I am reminded of that fabulous Dorothy Parker quote, “Take care of the luxuries and the necessities will take care of themselves.” There is something so vital about treating yourself, about finding a balance between responsibility and spontaneity. It’s almost spiritual: occasionally ordering the fancy wine, buying the satin bustier, ordering two appetizers. In general, those things have never been important to me, but it’s fun to splurge and sometimes in times of trauma and distress, it becomes crucial. With everything that has been going on lately, I crave release more than ever. It’s the only way to make those life chores bearable and deal with those circumstances that you just can’t avoid (no matter how hard you protect yourself). Seeking out the luxuries, whether it is buying a new window for the house, expensive dinner with friends, a piece of art, or that lovely pair of silk drawers… is the only way I know to avoid being ground up by the grind.

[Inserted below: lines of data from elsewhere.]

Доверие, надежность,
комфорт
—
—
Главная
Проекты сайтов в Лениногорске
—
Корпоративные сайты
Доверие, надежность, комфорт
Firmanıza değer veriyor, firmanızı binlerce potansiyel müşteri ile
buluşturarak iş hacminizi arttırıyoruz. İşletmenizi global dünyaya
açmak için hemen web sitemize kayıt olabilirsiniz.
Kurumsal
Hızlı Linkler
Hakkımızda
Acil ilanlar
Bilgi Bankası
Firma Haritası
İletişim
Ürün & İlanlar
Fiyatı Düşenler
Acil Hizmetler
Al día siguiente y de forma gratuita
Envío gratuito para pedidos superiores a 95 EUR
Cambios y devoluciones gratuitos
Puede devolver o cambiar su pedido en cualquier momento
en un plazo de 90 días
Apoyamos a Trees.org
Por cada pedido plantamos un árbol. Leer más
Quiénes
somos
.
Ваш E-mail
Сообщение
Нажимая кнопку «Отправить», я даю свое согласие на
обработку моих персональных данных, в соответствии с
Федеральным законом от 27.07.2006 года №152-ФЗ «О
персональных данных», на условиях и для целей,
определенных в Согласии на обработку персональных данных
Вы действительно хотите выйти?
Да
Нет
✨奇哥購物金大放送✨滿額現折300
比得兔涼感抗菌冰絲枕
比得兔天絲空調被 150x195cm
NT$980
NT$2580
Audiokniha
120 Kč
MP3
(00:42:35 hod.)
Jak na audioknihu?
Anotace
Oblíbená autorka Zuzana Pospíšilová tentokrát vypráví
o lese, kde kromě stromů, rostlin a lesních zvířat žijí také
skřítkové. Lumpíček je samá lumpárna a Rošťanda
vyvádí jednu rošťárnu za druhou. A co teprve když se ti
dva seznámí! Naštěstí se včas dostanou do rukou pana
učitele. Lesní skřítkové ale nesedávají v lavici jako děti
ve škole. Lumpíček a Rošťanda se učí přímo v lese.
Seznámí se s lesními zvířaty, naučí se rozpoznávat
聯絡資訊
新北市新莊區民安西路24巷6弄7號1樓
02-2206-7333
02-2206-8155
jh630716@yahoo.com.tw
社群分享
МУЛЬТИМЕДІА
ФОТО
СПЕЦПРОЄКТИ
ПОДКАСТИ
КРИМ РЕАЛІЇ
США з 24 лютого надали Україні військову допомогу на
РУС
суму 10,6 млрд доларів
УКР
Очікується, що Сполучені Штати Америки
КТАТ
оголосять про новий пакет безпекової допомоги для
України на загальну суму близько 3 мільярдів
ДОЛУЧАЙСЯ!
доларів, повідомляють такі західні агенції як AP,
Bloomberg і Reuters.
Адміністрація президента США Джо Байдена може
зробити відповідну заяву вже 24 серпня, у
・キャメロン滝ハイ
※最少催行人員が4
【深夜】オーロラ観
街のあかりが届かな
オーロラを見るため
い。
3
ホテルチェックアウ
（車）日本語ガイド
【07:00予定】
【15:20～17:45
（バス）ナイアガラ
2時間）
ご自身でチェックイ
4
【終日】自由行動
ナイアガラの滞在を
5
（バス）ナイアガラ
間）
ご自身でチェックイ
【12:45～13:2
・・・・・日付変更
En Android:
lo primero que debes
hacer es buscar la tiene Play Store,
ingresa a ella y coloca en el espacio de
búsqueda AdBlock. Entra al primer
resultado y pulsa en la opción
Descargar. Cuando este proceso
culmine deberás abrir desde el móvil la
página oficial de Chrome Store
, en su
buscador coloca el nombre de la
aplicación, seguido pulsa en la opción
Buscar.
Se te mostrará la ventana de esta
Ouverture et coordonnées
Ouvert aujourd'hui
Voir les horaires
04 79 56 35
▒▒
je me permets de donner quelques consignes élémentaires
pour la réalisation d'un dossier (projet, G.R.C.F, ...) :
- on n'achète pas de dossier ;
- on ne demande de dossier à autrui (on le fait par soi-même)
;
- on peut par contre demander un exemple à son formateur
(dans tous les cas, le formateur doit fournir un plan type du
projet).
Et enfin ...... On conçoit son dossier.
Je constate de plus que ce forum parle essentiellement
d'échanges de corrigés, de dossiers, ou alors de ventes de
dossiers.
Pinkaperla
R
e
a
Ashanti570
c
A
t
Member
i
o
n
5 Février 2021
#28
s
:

A few years ago, my friend and I were reminiscing over our summers at camp. I was shocked to realize how perfectly my very bra purchase summed me up. I was twelve and I didn’t want to get one. I wanted to remain a tomboy forever, but after being teased in math class once for not wearing one, I finally relented. I picked out a plain white cotton bra and a silk, leopard-print bra. And my mom bought me both without saying a word.

But of course in typical style, I let my best friend borrow my leopard bra at camp (even though it didn’t fit her – too small) for the daily price of a box of licorice and a soft serve ice cream cone. My practical side (or sweet tooth, however you want to spin it) still existed.

It’s a testament that even surrounded by such luxuries, a leopard never changes its spots, whether it be white cotton, silk, or lace.